**WORKING DATA:**
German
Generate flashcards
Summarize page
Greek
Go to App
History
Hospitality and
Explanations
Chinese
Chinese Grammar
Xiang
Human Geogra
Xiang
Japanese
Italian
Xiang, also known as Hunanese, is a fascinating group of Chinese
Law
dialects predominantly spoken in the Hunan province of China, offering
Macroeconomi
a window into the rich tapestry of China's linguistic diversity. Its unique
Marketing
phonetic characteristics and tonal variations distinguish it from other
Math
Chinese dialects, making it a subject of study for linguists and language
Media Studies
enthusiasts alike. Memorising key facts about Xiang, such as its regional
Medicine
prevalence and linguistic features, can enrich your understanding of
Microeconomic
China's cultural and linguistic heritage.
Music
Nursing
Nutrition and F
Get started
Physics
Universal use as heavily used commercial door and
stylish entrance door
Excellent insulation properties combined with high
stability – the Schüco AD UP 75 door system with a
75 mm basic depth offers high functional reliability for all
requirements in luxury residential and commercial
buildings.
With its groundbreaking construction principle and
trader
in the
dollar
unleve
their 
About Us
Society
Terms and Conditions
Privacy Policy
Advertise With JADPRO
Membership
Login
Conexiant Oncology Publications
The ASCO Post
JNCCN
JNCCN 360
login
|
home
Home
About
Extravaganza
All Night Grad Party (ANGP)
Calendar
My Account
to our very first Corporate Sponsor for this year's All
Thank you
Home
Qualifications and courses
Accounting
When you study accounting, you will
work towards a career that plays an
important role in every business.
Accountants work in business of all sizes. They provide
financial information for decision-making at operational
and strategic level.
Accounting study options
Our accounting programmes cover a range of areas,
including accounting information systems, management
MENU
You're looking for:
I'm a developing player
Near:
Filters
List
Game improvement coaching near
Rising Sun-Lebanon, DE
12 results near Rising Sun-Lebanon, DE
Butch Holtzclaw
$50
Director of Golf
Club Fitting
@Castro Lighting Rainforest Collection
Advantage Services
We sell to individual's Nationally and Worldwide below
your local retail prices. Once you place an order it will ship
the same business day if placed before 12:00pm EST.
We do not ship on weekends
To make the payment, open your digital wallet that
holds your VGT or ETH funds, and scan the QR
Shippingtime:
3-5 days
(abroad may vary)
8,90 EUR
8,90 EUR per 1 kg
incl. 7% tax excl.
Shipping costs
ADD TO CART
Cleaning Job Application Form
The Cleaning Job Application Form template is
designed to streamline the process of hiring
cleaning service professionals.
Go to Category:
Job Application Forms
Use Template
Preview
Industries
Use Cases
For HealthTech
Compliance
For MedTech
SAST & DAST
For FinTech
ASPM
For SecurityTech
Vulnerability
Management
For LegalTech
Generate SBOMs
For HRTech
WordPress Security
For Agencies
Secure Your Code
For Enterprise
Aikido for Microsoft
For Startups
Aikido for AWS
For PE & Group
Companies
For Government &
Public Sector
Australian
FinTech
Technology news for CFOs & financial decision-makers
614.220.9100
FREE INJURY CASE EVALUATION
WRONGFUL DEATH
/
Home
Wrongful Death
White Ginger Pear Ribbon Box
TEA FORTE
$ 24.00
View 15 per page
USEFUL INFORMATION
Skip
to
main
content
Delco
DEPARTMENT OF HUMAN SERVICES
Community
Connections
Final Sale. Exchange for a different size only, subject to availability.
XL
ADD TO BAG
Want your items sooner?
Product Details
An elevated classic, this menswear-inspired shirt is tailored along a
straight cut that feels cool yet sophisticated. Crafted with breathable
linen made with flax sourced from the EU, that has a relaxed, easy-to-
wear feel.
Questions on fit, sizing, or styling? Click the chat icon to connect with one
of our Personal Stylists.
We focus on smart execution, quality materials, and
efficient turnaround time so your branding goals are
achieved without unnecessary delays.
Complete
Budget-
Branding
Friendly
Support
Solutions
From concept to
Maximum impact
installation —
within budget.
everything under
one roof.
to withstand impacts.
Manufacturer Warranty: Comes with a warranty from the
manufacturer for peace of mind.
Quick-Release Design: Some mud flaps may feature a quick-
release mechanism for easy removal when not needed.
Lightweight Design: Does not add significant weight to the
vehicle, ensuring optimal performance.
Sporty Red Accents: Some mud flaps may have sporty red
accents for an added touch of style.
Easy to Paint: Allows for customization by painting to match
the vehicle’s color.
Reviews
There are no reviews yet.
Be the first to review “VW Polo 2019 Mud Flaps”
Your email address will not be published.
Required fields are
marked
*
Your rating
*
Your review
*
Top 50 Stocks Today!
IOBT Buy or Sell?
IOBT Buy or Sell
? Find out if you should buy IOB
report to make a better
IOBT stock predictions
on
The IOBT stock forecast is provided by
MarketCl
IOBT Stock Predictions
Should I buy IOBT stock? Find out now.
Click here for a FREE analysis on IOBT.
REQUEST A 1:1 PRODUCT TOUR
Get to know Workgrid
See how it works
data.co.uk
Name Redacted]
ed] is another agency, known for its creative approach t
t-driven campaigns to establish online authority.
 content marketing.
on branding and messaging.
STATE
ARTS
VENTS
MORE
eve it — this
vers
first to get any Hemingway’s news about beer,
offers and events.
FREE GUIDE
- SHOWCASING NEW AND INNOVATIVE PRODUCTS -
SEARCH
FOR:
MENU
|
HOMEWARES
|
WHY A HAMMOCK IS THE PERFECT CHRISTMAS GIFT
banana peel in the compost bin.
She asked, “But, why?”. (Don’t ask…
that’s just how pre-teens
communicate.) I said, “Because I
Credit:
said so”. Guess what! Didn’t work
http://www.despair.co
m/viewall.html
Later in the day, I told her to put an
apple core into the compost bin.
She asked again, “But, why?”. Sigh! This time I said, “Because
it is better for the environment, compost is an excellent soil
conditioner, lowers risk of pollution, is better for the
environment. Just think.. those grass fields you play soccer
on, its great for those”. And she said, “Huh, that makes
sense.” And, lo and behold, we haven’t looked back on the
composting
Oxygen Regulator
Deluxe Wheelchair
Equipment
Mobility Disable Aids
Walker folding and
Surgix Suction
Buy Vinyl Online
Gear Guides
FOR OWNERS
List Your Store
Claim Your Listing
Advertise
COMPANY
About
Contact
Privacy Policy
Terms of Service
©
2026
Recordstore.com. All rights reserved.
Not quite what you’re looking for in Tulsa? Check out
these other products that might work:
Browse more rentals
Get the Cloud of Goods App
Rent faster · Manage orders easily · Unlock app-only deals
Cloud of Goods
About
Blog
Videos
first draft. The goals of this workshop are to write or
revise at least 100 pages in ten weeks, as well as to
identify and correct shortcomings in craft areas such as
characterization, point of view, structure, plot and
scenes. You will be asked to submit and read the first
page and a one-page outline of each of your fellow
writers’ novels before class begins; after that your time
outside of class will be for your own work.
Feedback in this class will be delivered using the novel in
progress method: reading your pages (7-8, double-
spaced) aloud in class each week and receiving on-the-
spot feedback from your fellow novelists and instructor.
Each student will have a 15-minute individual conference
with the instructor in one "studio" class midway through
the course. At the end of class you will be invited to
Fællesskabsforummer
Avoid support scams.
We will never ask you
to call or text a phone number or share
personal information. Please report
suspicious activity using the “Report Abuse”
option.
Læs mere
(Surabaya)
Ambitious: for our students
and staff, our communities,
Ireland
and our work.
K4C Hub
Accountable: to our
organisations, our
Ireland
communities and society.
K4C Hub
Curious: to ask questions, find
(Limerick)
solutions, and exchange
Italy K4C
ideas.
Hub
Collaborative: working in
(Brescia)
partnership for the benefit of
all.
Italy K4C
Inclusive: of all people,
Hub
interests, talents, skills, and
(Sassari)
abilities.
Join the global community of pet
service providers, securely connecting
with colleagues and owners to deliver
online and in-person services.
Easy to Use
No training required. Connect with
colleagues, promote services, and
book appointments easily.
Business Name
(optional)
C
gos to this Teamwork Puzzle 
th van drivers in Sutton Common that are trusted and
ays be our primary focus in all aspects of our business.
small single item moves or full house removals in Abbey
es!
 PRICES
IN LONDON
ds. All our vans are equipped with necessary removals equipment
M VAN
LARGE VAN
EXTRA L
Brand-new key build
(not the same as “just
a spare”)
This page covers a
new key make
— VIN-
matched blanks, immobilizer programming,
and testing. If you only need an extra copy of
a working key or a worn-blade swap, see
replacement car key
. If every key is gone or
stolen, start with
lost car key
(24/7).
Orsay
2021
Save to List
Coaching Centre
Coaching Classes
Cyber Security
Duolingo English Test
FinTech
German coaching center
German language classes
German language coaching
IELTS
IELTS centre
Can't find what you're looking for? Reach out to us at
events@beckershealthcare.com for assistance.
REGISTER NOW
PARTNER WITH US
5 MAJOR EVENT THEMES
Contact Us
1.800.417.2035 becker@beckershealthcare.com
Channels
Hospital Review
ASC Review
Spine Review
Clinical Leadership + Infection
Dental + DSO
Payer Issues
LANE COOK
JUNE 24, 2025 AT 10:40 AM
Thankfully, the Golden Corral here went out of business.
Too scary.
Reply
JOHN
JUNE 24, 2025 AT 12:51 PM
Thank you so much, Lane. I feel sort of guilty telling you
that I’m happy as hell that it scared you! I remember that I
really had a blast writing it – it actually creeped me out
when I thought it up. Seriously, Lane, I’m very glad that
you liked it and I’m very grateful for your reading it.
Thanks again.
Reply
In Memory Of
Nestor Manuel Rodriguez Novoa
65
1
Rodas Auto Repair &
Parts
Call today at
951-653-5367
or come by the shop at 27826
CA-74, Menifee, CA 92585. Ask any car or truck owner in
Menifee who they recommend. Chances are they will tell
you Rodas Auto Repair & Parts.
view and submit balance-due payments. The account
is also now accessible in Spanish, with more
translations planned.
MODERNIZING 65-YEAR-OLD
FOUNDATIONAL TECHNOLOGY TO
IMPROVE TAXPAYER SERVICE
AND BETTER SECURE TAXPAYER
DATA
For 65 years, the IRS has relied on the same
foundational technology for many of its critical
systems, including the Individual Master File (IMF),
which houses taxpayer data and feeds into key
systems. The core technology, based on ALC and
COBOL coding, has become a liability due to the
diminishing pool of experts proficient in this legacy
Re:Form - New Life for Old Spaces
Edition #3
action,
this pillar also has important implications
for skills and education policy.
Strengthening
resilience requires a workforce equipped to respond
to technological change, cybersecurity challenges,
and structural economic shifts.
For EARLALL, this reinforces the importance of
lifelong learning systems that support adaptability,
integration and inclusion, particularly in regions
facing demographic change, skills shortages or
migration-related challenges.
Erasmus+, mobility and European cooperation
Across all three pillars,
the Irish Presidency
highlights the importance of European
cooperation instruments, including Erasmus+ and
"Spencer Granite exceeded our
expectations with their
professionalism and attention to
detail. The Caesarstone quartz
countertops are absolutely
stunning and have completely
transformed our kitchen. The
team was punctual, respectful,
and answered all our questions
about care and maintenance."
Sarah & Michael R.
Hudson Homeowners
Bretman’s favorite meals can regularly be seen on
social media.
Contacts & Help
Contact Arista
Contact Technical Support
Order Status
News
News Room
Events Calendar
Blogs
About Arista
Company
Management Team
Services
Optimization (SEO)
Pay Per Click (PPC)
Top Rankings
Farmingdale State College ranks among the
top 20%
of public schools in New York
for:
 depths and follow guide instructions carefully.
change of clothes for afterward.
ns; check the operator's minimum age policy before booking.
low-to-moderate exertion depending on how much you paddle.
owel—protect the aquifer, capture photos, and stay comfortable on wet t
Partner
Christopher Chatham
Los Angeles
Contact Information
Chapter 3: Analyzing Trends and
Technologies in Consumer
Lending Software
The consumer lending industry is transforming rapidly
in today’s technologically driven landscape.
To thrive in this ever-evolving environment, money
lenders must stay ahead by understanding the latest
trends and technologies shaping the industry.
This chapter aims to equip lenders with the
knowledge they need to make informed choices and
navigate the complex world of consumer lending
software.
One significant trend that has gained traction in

**WHAT TO DO:**
Look above for the line with "colleagues, promote services, and" and the line with "a working key or a worn-blade swap, see". Retype those two lines and every line between them exactly, adding nothing.

**ANSWER:**
colleagues, promote services, and
book appointments easily.
Business Name
(optional)
C
gos to this Teamwork Puzzle 
th van drivers in Sutton Common that are trusted and
ays be our primary focus in all aspects of our business.
small single item moves or full house removals in Abbey
es!
 PRICES
IN LONDON
ds. All our vans are equipped with necessary removals equipment
M VAN
LARGE VAN
EXTRA L
Brand-new key build
(not the same as “just
a spare”)
This page covers a
new key make
— VIN-
matched blanks, immobilizer programming,
and testing. If you only need an extra copy of
a working key or a worn-blade swap, see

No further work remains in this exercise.